BALIK KÜLTÜRÜ OLUŞTURMALIYIZ
Türkiye’nin iyi bir gıda politikası geliştirmesi gerektiğini aktaran Başkan Aydemir, şöyle devam etti; “Bugünkü su ürünleri ihracatımız 1,5 milyar doları aşmış durumda. Bunun önemli miktarını çiftliklerde yetiştirdiğimiz balıklar oluşturuyor. Yaklaşık 900 bin ton üretimimiz söz konusu. Ülkemizdeki balık tüketiminde dünya ortalamasını yakalayabilirsek bırakın yurtdışına balık satmayı, bir o kadar daha dışarıdan balık ithal etmemiz gerekecek. Biz ülke insanı olarak az balık tüketelim ama diğer taraftan Avrupa’ya, Amerika’ya, Rusya’ya, Japonya’ya ve çeşitli ülkelere balık satmaya devam mı edelim? Buna hamallık diyoruz. Çünkü alım gücü yüksek olan ülkeler bizden çok daha ucuza almış oluyorlar. Şunu net bir şekilde söyleyebilirim ki, ülkemizde balık tüketim alışkanlığını, balık kültürünü geliştirecek, bu ürünün vatandaşların sofralarına daha rahat sunulmasını sağlayacak devlet politikalarına ihtiyaç duyulmaktadır. Bunu milli bir politika olarak görmek zorundayız.
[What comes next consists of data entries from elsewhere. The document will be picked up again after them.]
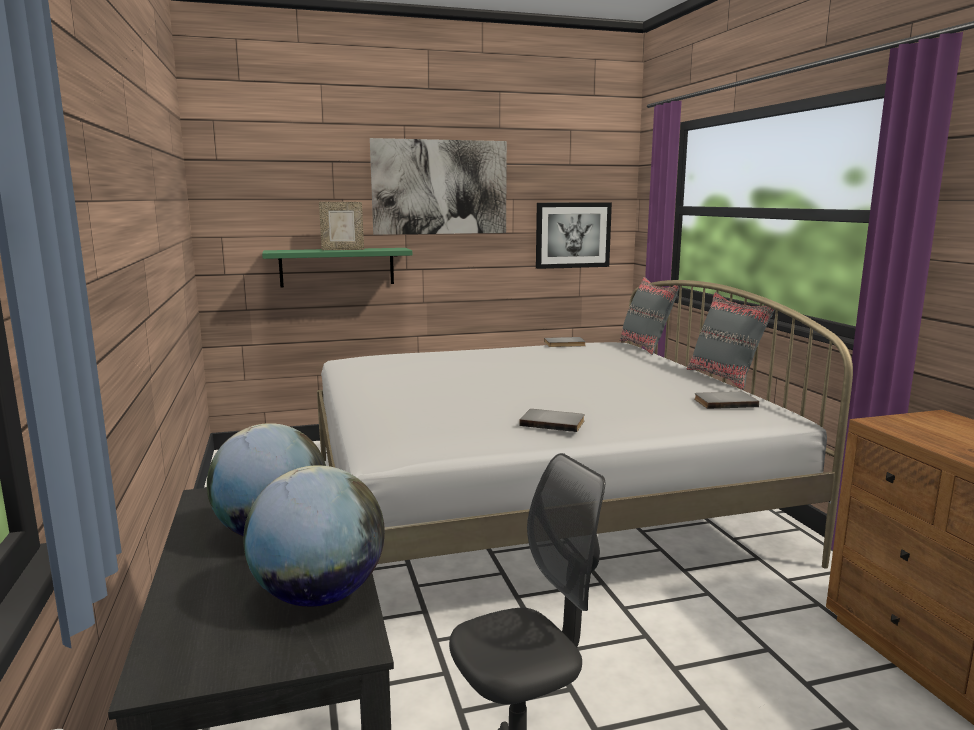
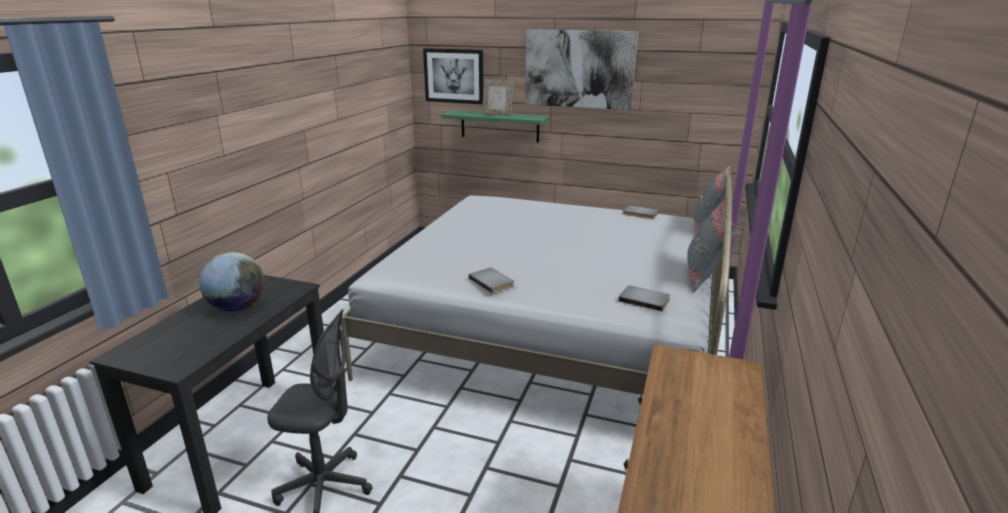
camera: 35 degrees right, 10 degrees up
(318, 595) = (203, 344): globe -> none
(573, 235) = (695, 116): picture -> picture (454, 76)

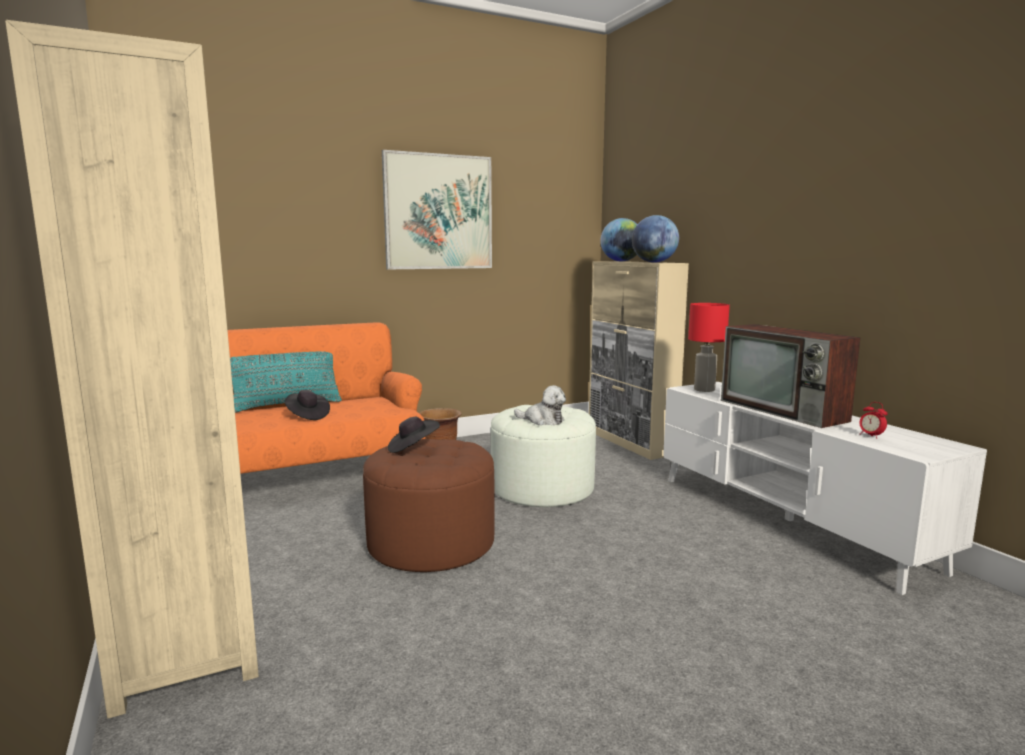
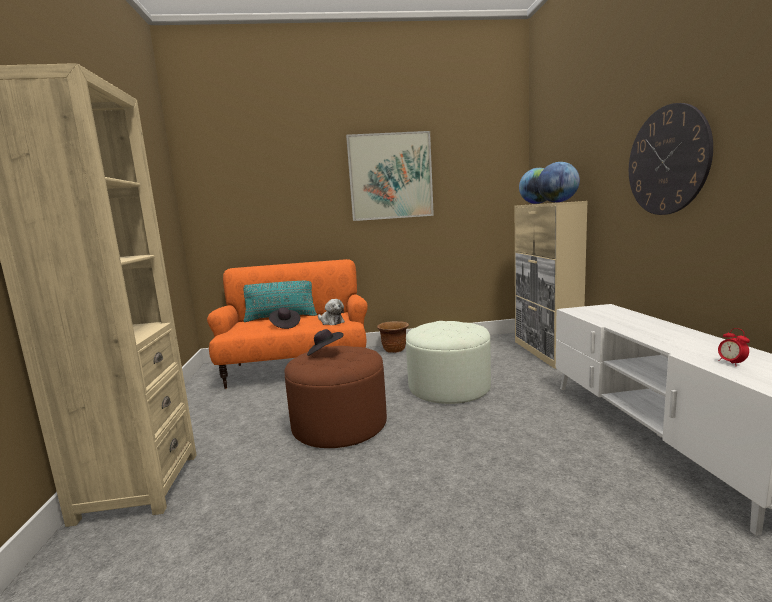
camera: 20 degrees right, 0 degrees up
(542, 420) = (441, 334): plush toy -> plush toy (331, 322)
(705, 390) = (590, 311): red table lamp -> none
(784, 411) = (653, 333): television -> none
(787, 229) = (667, 160): none -> wall clock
Balığın insan sağlığına olan faydalarını okullardı, ulusal televizyon kanallarında, sosyal medyada ve diğer iletişim araçlarında halkımıza anlatmalıyız. Çünkü bu besin değeri zihinsel gelişimimize de büyük katkı sağlıyor. Gelişmiş ülkelerde ekmek kullanımı yok denecek kadar az. Genellikle deniz ürünü sofralarda yer alıyor. Japonya ve Güney Kore'de ceviz ithalatı son 50 yılda %140 artmış. Çocuklara durmadan balık ve ceviz yediriyorlar. Türkiye olarak gıda politikamızı gözden geçirmemiz gerektiğine inanıyorum.”
Balık fiyatlarının düşmesi için de önerilerde bulunan Aydemir, özellikle yem konusunda önemli destekler sağlanması gerektiğini aktardı.